* [What this task involves]:
Return the stretch of the R forum excerpt from "DT variant won't" through "being set correctly.", copied word for word.

===== Provided passage

Regarding your code:
Vector replacements won't work because Spark DataFrame is more relation (in relational algebra sense) not DataFrame, and in general order is not defined, therefore operations like this are not implemented.
DT variant won't work because you cannot execute plain R code, with exception to (incredibly inefficient) spark_apply.
I have a grouped data frame, in which the grouping variable is SEED. I want to take the groups defined by the values of SEED, set the seed to the value of SEED for each group, and then shuffle the rows of each group using dplyr::sample_frac. However, I cannot replicate my results, which indicates that the seed isn't being set correctly.
To do this in a dplyr-ish way, I wrote the following function:
> library(dplyr)
> ss_sampleseed <- function(df, seed.){
> set.seed(df$seed.)
> sample_frac(df, 1)
> }
I then use this function on my data:
> dg <- structure(list(Gene = c("CAMK1", "ARPC4", "CIDEC", "CAMK1", "ARPC4",
> "CIDEC"), GENESEED = c(1, 1, 1, 2, 2, 2)), class = c("tbl_df",
> "tbl", "data.frame"), row.names = c(NA, -6L), .Names = c("Gene",
> "GENESEED"))
> dg2 <- dg %>%
> group_by(GENESEED) %>%
> ss_sampleseed(GENESEED)
> dg2
Source: local data frame [6 x 2]
Groups: GENESEED
Gene GENESEED
1 ARPC4 1
2 CIDEC 1
3 CAMK1 1
4 CIDEC 2
5 ARPC4 2
6 CAMK1 2
However, when I repeat the above code, I cannot replicate my results.
> dg2
Source: local data frame [6 x 2]
Groups: GENESEED
Gene GENESEED
1 ARPC4 1
2 CAMK1 1
3 CIDEC 1
4 CAMK1 2
5 ARPC4 2
6 CIDEC 2
The problem here is that dollar sign will not substitute for the parameter you are passing. See this minimal example:
df <- data.frame(x = "x", GENESEED = "GENESEED")

==========
===== Data provided

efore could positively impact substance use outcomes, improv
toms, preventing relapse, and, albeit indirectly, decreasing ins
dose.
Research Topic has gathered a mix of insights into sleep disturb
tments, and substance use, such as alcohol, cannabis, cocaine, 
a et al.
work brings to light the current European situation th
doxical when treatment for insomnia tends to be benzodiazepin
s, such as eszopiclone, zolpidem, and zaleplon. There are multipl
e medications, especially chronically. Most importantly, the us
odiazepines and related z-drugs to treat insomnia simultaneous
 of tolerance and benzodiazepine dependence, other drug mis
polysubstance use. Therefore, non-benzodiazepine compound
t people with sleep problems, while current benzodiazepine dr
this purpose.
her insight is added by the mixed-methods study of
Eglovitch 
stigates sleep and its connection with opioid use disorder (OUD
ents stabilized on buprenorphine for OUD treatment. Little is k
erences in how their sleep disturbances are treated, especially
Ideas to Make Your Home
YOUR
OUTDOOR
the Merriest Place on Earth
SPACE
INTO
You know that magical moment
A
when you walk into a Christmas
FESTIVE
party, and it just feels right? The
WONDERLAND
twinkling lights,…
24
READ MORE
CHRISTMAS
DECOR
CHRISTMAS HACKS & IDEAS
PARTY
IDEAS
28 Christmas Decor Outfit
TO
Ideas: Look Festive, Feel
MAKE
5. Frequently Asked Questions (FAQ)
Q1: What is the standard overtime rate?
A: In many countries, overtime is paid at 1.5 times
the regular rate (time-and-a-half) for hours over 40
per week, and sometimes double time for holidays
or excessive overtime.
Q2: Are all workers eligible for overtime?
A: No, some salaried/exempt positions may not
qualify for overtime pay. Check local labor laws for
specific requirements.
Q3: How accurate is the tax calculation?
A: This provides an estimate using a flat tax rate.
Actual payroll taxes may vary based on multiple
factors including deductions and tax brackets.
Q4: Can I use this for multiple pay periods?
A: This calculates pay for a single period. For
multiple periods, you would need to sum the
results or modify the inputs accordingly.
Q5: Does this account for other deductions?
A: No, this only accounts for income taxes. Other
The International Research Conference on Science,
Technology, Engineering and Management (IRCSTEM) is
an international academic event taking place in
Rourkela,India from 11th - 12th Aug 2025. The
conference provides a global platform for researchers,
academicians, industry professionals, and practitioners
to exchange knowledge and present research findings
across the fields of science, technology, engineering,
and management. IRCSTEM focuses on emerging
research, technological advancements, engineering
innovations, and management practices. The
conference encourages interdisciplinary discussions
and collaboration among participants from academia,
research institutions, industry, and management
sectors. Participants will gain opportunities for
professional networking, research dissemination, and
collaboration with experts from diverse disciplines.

==========

* [Reply]:
DT variant won't work because you cannot execute plain R code, with exception to (incredibly inefficient) spark_apply.
I have a grouped data frame, in which the grouping variable is SEED. I want to take the groups defined by the values of SEED, set the seed to the value of SEED for each group, and then shuffle the rows of each group using dplyr::sample_frac. However, I cannot replicate my results, which indicates that the seed isn't being set correctly.